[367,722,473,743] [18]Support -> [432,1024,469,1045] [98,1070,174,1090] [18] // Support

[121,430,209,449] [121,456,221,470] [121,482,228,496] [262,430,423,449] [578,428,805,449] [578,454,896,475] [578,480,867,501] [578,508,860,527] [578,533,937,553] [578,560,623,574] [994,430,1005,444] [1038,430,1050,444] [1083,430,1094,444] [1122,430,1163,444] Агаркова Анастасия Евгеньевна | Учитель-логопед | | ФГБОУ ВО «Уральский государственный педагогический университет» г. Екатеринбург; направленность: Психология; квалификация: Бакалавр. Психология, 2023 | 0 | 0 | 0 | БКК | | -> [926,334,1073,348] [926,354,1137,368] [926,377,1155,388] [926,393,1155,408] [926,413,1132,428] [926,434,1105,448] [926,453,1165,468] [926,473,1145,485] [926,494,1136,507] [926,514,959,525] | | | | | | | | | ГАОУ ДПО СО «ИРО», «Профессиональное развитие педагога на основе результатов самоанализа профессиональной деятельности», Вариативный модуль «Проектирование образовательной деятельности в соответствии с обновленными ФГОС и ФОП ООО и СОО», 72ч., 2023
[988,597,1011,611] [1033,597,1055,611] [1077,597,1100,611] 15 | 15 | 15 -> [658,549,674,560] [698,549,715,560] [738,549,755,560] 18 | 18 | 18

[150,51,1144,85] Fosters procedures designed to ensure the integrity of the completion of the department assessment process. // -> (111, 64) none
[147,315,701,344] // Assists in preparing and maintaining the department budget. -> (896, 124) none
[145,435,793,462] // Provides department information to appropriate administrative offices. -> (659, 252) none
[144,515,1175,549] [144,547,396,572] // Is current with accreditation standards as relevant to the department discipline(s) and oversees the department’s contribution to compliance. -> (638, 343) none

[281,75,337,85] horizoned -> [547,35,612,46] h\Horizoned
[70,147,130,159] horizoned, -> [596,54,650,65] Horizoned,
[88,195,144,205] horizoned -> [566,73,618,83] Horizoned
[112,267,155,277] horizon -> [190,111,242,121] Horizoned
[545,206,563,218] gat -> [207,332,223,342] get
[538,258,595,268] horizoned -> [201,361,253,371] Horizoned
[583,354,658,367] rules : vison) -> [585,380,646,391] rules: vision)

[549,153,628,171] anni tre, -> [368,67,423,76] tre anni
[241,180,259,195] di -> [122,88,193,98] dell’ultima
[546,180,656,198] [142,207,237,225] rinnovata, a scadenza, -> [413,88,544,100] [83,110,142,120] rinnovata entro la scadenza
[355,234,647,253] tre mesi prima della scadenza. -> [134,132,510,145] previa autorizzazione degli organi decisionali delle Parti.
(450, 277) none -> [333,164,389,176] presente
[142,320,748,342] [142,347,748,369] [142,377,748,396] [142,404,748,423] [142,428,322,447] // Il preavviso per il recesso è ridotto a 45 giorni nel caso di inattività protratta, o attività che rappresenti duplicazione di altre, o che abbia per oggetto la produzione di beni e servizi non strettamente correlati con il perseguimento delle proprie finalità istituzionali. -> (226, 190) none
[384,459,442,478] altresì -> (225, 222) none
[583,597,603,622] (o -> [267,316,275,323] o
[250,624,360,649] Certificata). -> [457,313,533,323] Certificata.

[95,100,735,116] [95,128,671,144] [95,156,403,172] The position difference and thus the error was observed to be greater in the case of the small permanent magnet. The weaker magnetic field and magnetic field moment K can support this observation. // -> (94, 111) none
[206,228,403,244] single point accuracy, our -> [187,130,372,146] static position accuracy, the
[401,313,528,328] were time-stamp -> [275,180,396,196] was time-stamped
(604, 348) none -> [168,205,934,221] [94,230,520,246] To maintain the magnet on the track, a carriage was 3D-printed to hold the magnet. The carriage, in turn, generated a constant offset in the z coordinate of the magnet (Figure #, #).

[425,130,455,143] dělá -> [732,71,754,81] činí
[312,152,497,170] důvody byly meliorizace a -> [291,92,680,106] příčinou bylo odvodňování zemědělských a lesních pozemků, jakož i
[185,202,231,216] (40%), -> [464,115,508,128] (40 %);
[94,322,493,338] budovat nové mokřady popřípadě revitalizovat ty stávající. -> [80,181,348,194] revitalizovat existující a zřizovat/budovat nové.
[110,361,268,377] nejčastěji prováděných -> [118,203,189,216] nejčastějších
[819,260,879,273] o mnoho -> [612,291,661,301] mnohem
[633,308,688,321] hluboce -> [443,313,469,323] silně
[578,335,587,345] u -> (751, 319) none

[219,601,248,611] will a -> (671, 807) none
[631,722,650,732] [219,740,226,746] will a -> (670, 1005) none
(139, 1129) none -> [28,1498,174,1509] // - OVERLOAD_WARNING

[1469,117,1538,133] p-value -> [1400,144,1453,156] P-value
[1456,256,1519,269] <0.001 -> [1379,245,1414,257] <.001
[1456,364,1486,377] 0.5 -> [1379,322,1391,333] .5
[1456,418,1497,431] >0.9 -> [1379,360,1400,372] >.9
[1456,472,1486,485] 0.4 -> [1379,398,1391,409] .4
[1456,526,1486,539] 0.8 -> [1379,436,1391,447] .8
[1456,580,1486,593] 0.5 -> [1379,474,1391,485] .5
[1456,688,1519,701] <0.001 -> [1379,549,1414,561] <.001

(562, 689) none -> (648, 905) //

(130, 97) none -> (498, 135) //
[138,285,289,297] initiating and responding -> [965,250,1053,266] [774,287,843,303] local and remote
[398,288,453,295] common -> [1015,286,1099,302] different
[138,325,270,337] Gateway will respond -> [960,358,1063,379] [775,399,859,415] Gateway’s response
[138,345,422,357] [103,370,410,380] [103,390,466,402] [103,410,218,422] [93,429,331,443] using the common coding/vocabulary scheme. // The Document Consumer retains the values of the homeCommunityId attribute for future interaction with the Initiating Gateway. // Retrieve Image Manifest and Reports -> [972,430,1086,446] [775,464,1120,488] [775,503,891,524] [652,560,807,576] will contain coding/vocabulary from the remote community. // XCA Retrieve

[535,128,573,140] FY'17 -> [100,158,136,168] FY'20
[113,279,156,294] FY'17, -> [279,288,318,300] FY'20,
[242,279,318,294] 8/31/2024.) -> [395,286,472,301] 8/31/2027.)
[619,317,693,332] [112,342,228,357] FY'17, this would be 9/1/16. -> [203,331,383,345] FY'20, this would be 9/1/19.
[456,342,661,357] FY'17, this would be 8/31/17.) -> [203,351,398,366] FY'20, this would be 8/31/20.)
============
## Action item
Take the lines from the first line of the listing up to and including the line with "[121,430,209,449] [121,456,221,470] [121,482,228,496]" and give them again exactly.

## Answer section
[367,722,473,743] [18]Support -> [432,1024,469,1045] [98,1070,174,1090] [18] // Support

[121,430,209,449] [121,456,221,470] [121,482,228,496] [262,430,423,449] [578,428,805,449] [578,454,896,475] [578,480,867,501] [578,508,860,527] [578,533,937,553] [578,560,623,574] [994,430,1005,444] [1038,430,1050,444] [1083,430,1094,444] [1122,430,1163,444] Агаркова Анастасия Евгеньевна | Учитель-логопед | | ФГБОУ ВО «Уральский государственный педагогический университет» г. Екатеринбург; направленность: Психология; квалификация: Бакалавр. Психология, 2023 | 0 | 0 | 0 | БКК | | -> [926,334,1073,348] [926,354,1137,368] [926,377,1155,388] [926,393,1155,408] [926,413,1132,428] [926,434,1105,448] [926,453,1165,468] [926,473,1145,485] [926,494,1136,507] [926,514,959,525] | | | | | | | | | ГАОУ ДПО СО «ИРО», «Профессиональное развитие педагога на основе результатов самоанализа профессиональной деятельности», Вариативный модуль «Проектирование образовательной деятельности в соответствии с обновленными ФГОС и ФОП ООО и СОО», 72ч., 2023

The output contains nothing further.